Maya's palms sweated against her cafeteria tray as she watched Kai laugh at something Tyler said. That laugh—that perfect, easy laugh—made her stomach do that weird flip-flop thing that had nothing to do with the mystery meat on her plate.

"You're totally spying on him again," Jenna whispered, sliding onto the bench beside her. "Just go talk to him already."

Maya's face burned. "I'm not spying. I'm... observing. For science."

"Riiiight." Jenna rolled her eyes. "Same way you were 'observing' him yesterday? And the day before? This zombie crush has gone on long enough, Maya. It's like you're sleepwalking through your own life."

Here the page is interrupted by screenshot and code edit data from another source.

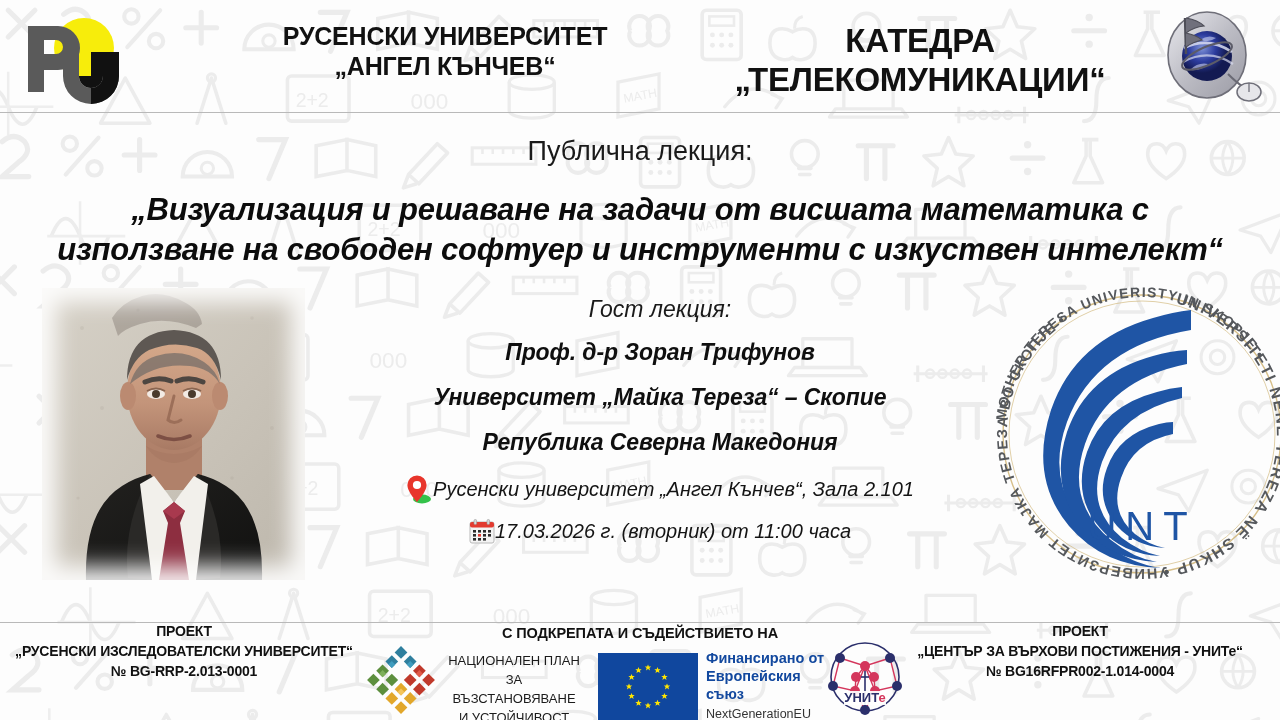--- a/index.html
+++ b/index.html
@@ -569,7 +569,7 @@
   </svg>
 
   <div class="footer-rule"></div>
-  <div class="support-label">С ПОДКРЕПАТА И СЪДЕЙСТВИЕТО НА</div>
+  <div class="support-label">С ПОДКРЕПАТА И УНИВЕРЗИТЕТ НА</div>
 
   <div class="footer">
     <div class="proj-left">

Zombie. That hit harder than Maya wanted to admit. Because Jenna was right—lately, everything felt like moving through fog. Junior year had turned her into one of them: the walking dead, shuffling through AP classes and college applications and Instagram posts, everything filtered and curated and completely dead inside.

Except for Kai.

The bell rang, and the cafeteria erupted into that familiar chaos of slamming lockers and shouted goodbyes. Maya watched Kai head toward the library, and before she could overthink it, she followed.

Her heart hammered as she slipped into the seat across from him at the back table. He looked up, surprised, and Maya suddenly couldn't breathe. This was it—the moment that would change everything or destroy everything, and she had no idea which.

"Hey," Kai said. "You're Maya, right? You sit with Jenna?"

Maya's palms were sweating again. "Yeah. That's me."

Kai's eyes dropped to her hands, and something shifted in his expression. "Can you really read palms? Jenna mentioned it..."

Maya froze. Her grandmother had taught her years ago, but she'd kept it secret because it felt too weird, too exposed. But looking at Kai—really looking at him—she saw something in his eyes that wasn't just curiosity. It was loneliness. The same zombie fog she'd been walking through.

"Maybe," she said slowly. "Show me yours."

Kai extended his hand, and Maya traced the lines there with fingertips that suddenly weren't sweating anymore. The life line, strong and unbroken. The heart line, branching like possibilities.

"You're scared," she said, reading what she saw. "But you don't have to be. This line here? It means you're about to wake up."

Kai smiled, and this time, the laugh that followed wasn't perfect or easy—but it was real.

"Good," he said. "Because I think I've been asleep way too long."